Passage given:

+---+

In the case of sessions there is this whole dynamic of - who is the leader, what do they play, how do I join in etc etc which adds enough stress for most visitors or beginners to make the experience very fraught. Then there is the issue of dealing with over-confident visitors, or inappropriate instruments etc.

 

Wouldn't it be nice if you could hand out a little piece of paper to visitors.

 

I've created below the sort of thing I mean - loosely based on a fictitious session not unlike one I go to locally...

 

"Welcome to our Friday session. Bob, the guy with the beard is our session lead.

 

Here are a few ground rules which we use to help visitors understand how we make the evening enjoyable for ourselves.

 

Mostly we like what is loosely called traditional music. As we are in Scotland many of the tunes we play are Scottish, though a few English and Irish tunes and even transatlantic tunes creep in.

 

We like to play tunes we know, at an easy pace and sometimes work a tune round a few times so that we all get used to it. This can be very enjoyable.

 

Sometimes a member of the group will tell a tale, recite a poem or sing a solo song or even a chorus chanty for us all to join in.

 

Beginning musicians can join in but should play quietly along and not expect to be able to play all the time. If you can’t pick up a tune – don’t play it with a bunch of wrong notes.

 

If you are a visitor, rather than jump in with a tune which may not be appropriate, why not sit and wait, listening to the music before jumping in. Feel free to introduce yourself at a pause. Our leader will likely invite you to play something before too long.

+---+

Information supplied:

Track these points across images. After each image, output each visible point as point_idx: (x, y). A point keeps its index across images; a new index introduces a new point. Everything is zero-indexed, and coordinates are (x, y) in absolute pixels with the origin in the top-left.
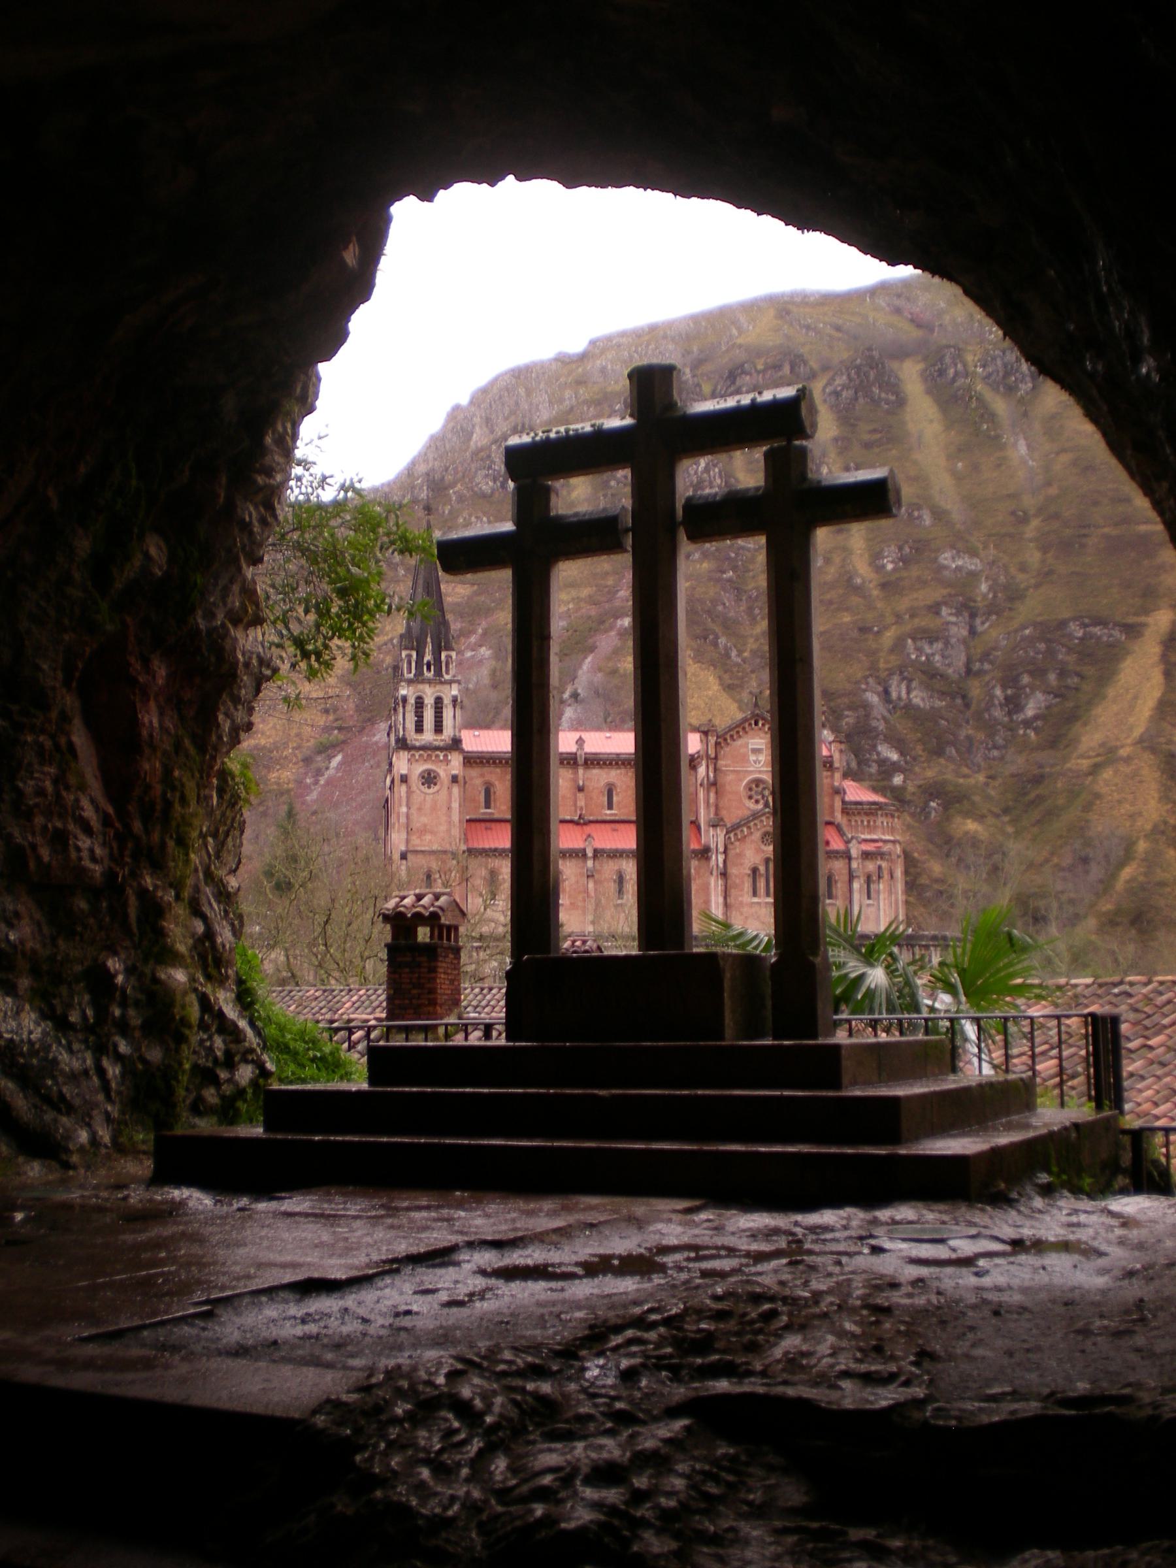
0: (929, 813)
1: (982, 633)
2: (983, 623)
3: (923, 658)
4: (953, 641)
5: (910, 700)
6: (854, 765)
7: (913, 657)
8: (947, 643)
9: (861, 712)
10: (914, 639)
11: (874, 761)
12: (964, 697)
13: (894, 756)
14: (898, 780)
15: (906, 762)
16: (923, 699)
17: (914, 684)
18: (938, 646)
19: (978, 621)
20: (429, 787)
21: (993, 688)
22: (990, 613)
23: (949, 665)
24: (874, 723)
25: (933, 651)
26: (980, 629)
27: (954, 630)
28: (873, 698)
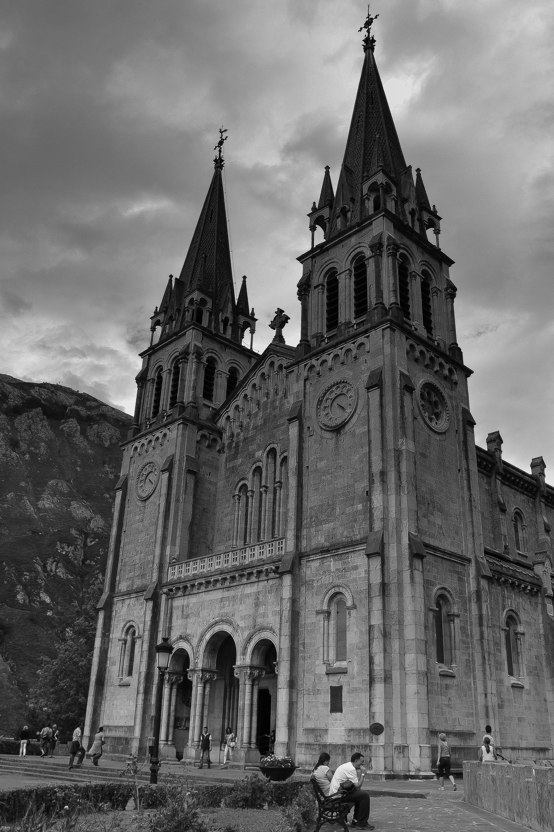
0: (65, 634)
1: (90, 546)
2: (91, 542)
3: (64, 553)
4: (79, 547)
5: (56, 573)
6: (27, 601)
7: (59, 551)
8: (76, 547)
9: (33, 574)
10: (61, 543)
11: (38, 601)
12: (81, 577)
13: (48, 600)
14: (49, 613)
15: (53, 604)
16: (63, 573)
17: (60, 565)
18: (71, 548)
19: (89, 540)
20: (431, 419)
21: (97, 574)
22: (95, 538)
23: (76, 559)
24: (40, 581)
25: (68, 550)
26: (89, 544)
27: (79, 542)
28: (40, 569)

+---+

Jobs:
1. Answer these questions using the passage on music sessions.
(a) Who is the session lead at the Friday session?
(b) In which country is the session held?
(c) How should beginning musicians play when they join in?
2. Copy the passage on music sessions word for word, starting at "I've created below" and ending at "tunes creep in.".
3. Extend the passage on music sessions, picking up right after its final sentence.

In response:
1.
(a) Bob, the guy with the beard.
(b) Scotland.
(c) They should play quietly along and not expect to be able to play all the time.

2.
I've created below the sort of thing I mean - loosely based on a fictitious session not unlike one I go to locally...

 

"Welcome to our Friday session. Bob, the guy with the beard is our session lead.

 

Here are a few ground rules which we use to help visitors understand how we make the evening enjoyable for ourselves.

 

Mostly we like what is loosely called traditional music. As we are in Scotland many of the tunes we play are Scottish, though a few English and Irish tunes and even transatlantic tunes creep in.

3.
 

Not everything played at our sessions is for joining in, many of our players like to play slow airs and solo pieces. Give them the respect and silence they need for these.

 

Sometimes we will play “Whiskey in the Jar” or “House of the rising sun.” for more than a few minutes, this is a chance for anyone, however much a beginner to join in the fun. If you have been nervous of playing or joining in, now is your chance. Don’t fear the wrong notes.

 

If you are a piper, or accordion player, be aware that your instrument can become tiresome to many of our members if you play many sets of tunes one after another. Go easy.

 

Unusual instruments are unusual for a reason, we like to see and hear them for a short while, but not all through the session.

 

A bodhran, if played sensitively and with restraint can add a pleasant percussive rythym to many tunes. Not all of them though.

 

Welcome ! "

 

Is this a way to get over session snobbery?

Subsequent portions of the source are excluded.